None of this is to suggest that capitalism is either just or crisis-free. Then again, it never has been. But if exploitation is the motor that makes capitalism run, crisis has been the engine for a process of adaptation and self-correction which has served the system as a whole remarkably well. Does all this mean that capitalism has "won", a view Mohideen wrongly attributes to me? Of course not. But it obliges us, it seems to me, to review all past assessments of its probable life span as well as all previous strategies for replacing it with socialism.

There is another side to the theoretical challenge facing those who remain committed to putting socialism back on the historical agenda. We need to sum up the Soviet experience and develop a new perspective on the nature of socialism itself.

In my book, I argue that we need to explore anew Marx's concept of socialism as a transitional society which would inevitably have characteristics of both its capitalist predecessor and its communist successor. (This is not to suggest that this transition will be a brief one. Far from it. It will undoubtedly constitute an entire historical epoch in its own right.) In the last year of his life Lenin also began to delve into this concept in a concrete fashion, ultimately acknowledging "a radical modification in our whole outlook on socialism".

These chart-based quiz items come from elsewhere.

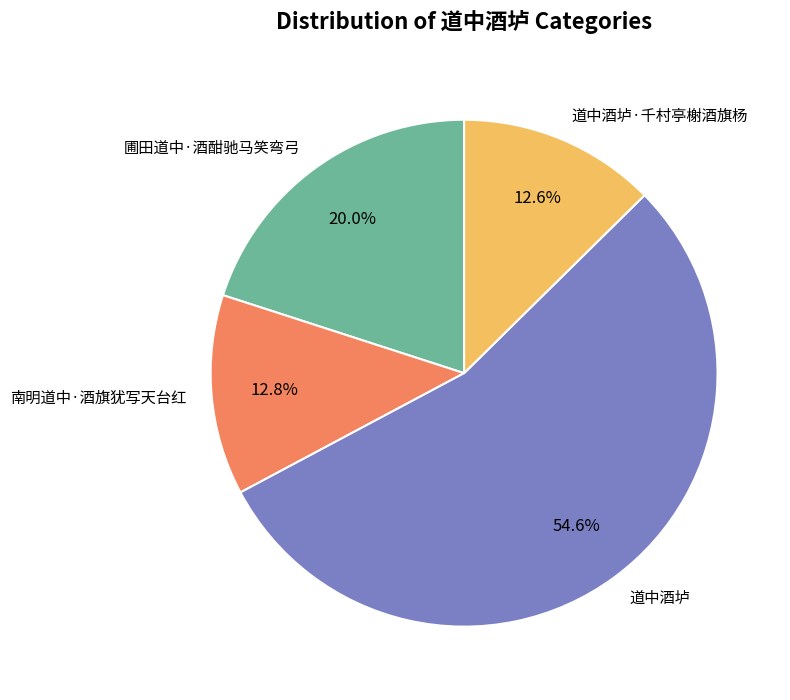

How many slices are in this pie chart?

4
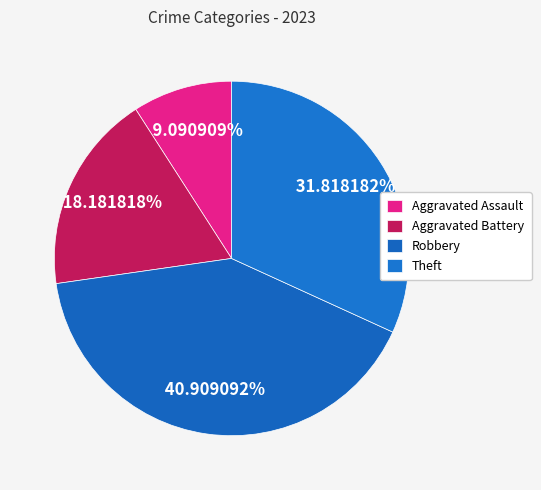

Rank the categories by value from lowest to highest.

Aggravated Assault, Aggravated Battery, Theft, Robbery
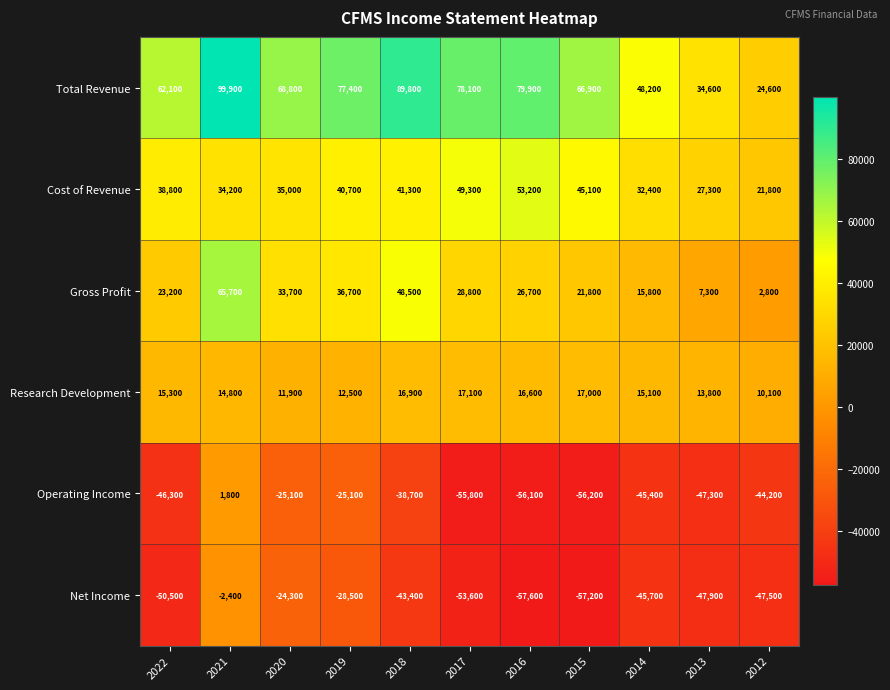

At how many categories does at least one series exceed 7345?

11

The essence of Marx's concept and Lenin's "radical modification" is the notion that socialist society will, for a considerable period of time, be based on a mix of economic relations. But to Mohideen, such ideas are a source of great anxiety since they are being raised not simply by Silber but "in the debates taking place over political strategy in El Salvador, Nicaragua and South Africa". (They are also being implemented, of course, in China, Vietnam and, to a certain extent, in Cuba.) And so far as she is concerned, these views "are the basis on which the revolutionary perspective is abandoned".

There is something pathetically sad in the grim conviction with which Mohideen has shut her mind to the processes of strategic exploration now going on in the world — not simply in theoretical debates but in the actual motion of politics. I suppose that's easier than reconsidering past certainties which haven't panned out. But even a little uncertainty would have been refreshing.